Todo su interés se hallaba concentrado en dar golpes sensacionales relacionados con el proceso de operaciones sobre bienes raíces.

La noche en que le encontramos instalado a bordo del yate se siente jovial, de excelente humor. Le acompañan dos criados de color. El yate es, en realidad, un pequeño palacio flotante.

Los dos servidores actuaban de guardias de corps. Ambos eran fuertes e iban bien armados.

Pearsall había llegado a la casa flotante poco después de medianoche. Lo primero que hizo al entrar en el barco fue abrir la caja fuerte instalada en su lujoso camarote. En ella dejó un paquete voluminoso.

—Bueno, Burke —dijo a uno de sus guardias con acento vivo—. En este paquete hay una cantidad regular de pasta. Si queréis manteneos a cubierto, pero no permitáis que nadie entre a bordo hasta que no os dé la señal.

"Estoy en tratos con un individuo que no desea dar la cara y por ello voy a sostener con él una entrevista en la playa a la cual me dirigiré en el bote. Quería que llevara allí el dinero, pero para que se lo entregue tendrá que venir aquí conmigo.

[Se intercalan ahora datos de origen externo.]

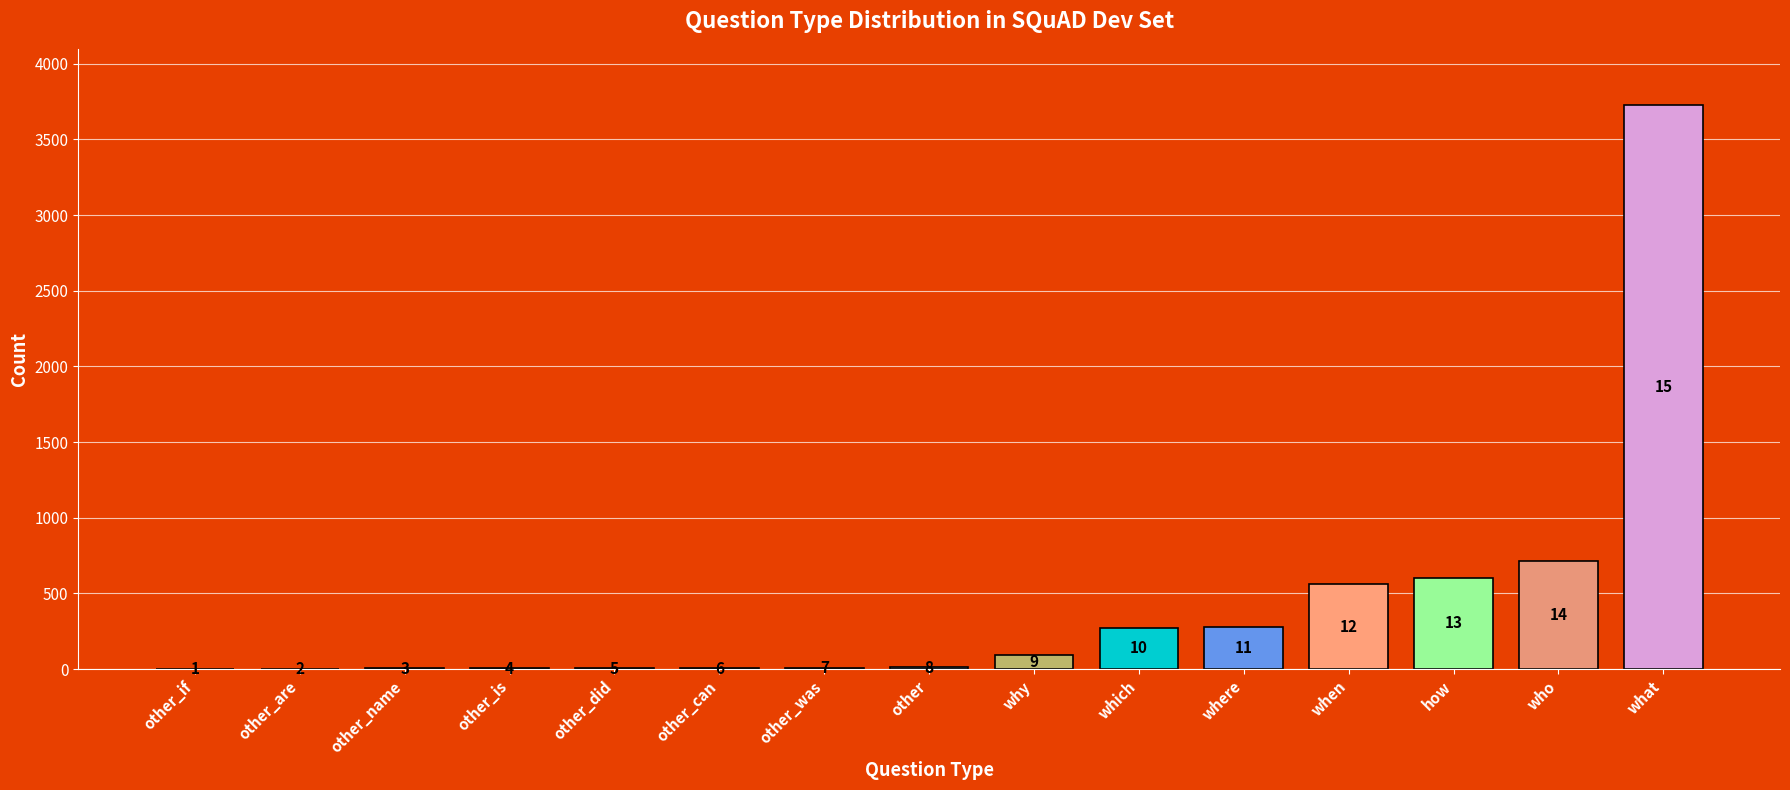

Are the bars grouped side by side (vs. stacked)?

No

Ya bien entrada la noche, Pearsall entró en la lancha. El mismo la dirigió hacia la playa. En un punto distante del yate, como una media milla, se delineaban los depósitos de aceite y de gasolina de un viejo embarcadero.

Pearsall apagó las luces de la lancha y sirviéndose de la lámpara de bolsillo, arrojó con intermitencias, sus rayos sobre la costa.

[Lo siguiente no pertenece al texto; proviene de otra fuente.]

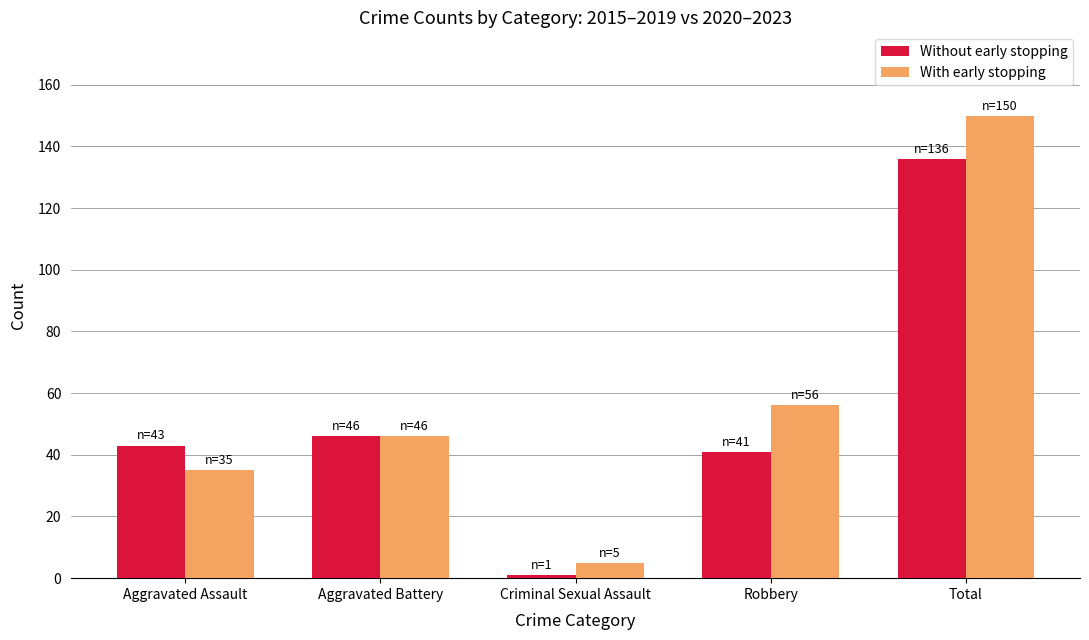

At which label does With early stopping reach its minimum?

Criminal Sexual Assault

—¡Ah de la playa! —gritó al propio tiempo con voz apagada.

—¡Aquí estoy! —le respondieron de la misma manera—. ¡Póngase en pie y arroje ese cabo!

—¡Al momento! —Pearsall se puso de pía empuñando la amarra en la diestra.

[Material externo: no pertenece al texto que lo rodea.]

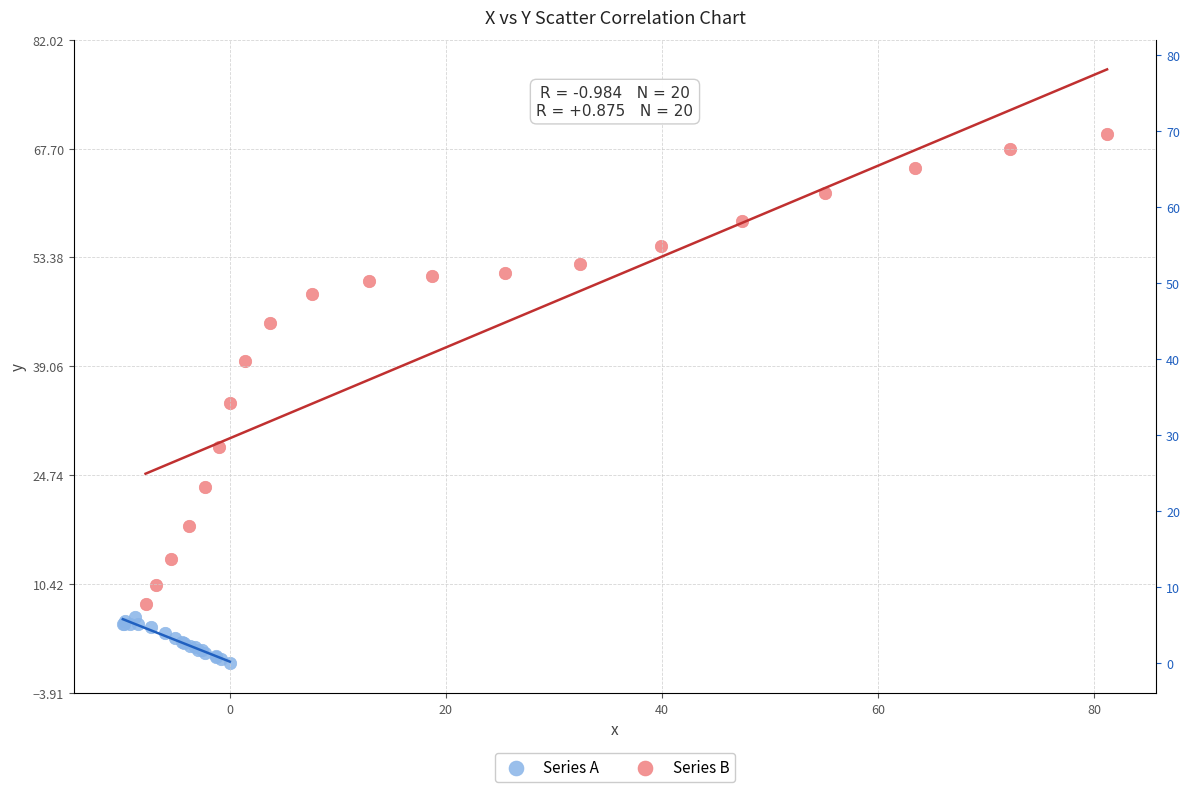

Which series reaches the maximum Y coordinate?

Series B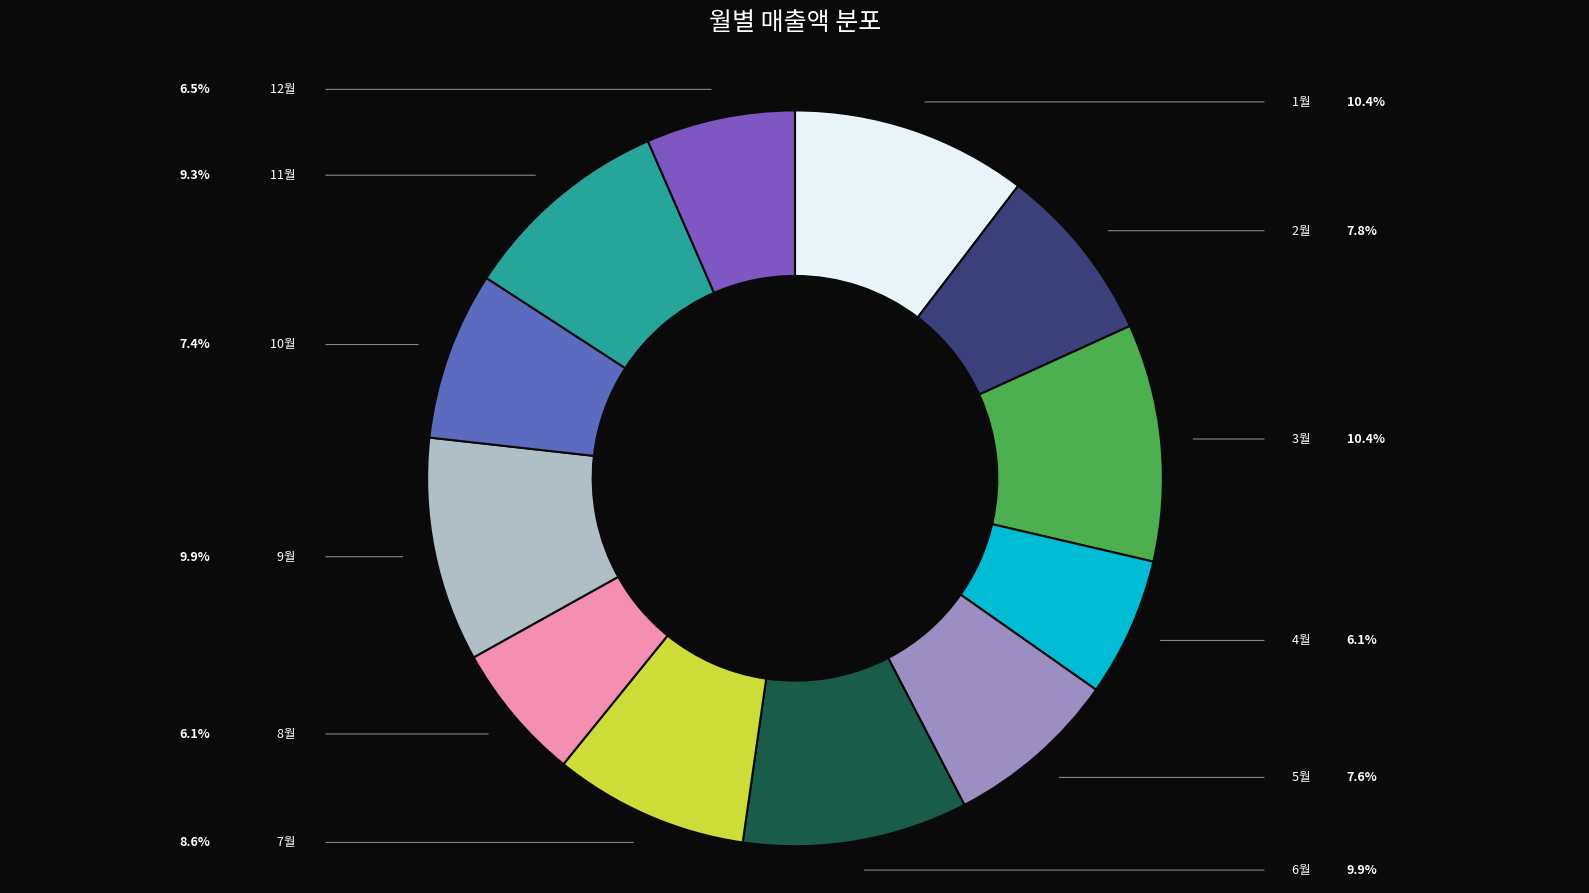

To the nearest percent, what is the combined percentage of 12월 and 10월?

14%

La proa de la lancha tocó fondo y dio un salto en el aire. Pearsall vió surgir de la niebla la figura de un hombre. Loa rayos de su lámpara le delinearon el rostro. Probablemente hubiera podido identificar después, al hombre.

Pero no tuvo ocasión. El millonario corredor de fincas no supo nunca si la lancha llegó a tocar o no en el desembarcadero.

Sin embargo, no había sonado ningún tiro. No se había dado golpe alguno.

Tampoco se había usado la violencia.

Pearsall cayó sin un grito. Quedó tendido, de bruces, en el fondo de la embarcación. A aquella misma hora, otro bote surcaba las aguas del río cerca del yate. Era un viejo bote de remos. En su interior iban Renny, Long Tom y Johnny.